### EXERCISE BRIEF
Take every line containing "pinky" out of the records.

[Opening SOURCE RECORDS section]

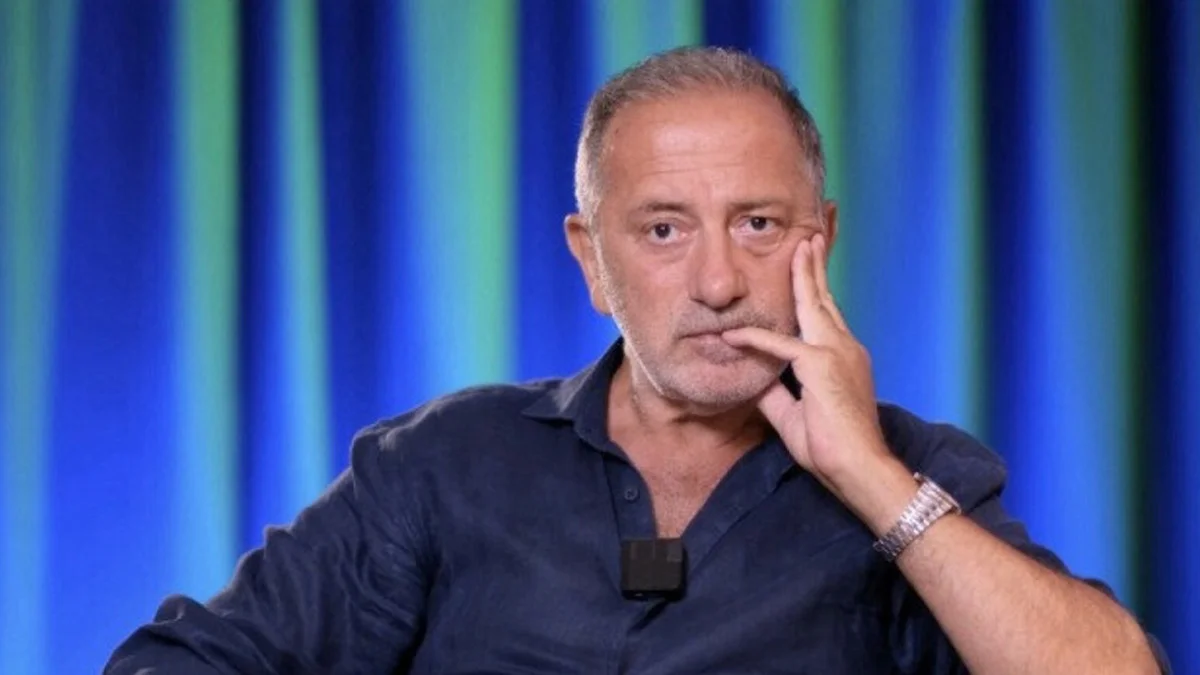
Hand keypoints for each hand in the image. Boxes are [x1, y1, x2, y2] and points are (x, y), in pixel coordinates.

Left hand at [722, 234, 892, 495]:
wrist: (860, 469)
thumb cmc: (833, 449)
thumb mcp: (794, 415)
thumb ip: (776, 391)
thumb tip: (754, 377)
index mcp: (843, 357)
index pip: (828, 316)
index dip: (818, 293)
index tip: (812, 273)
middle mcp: (845, 348)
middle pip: (825, 299)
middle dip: (815, 267)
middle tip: (809, 239)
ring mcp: (836, 353)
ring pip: (813, 305)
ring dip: (802, 274)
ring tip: (798, 245)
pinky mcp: (821, 366)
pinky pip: (779, 346)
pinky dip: (754, 339)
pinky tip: (732, 334)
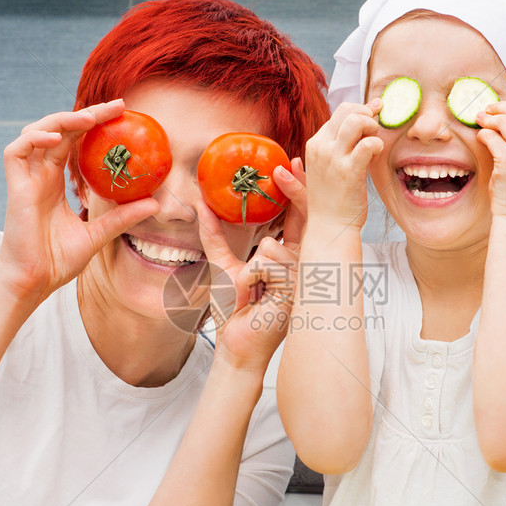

[Closing SOURCE RECORDS section]

### RESPONSE BELOW
pinky mcp: (821, 366)
pinky pip: (779, 346)
pinky dip: (754, 339)
pinky tip: (732, 334)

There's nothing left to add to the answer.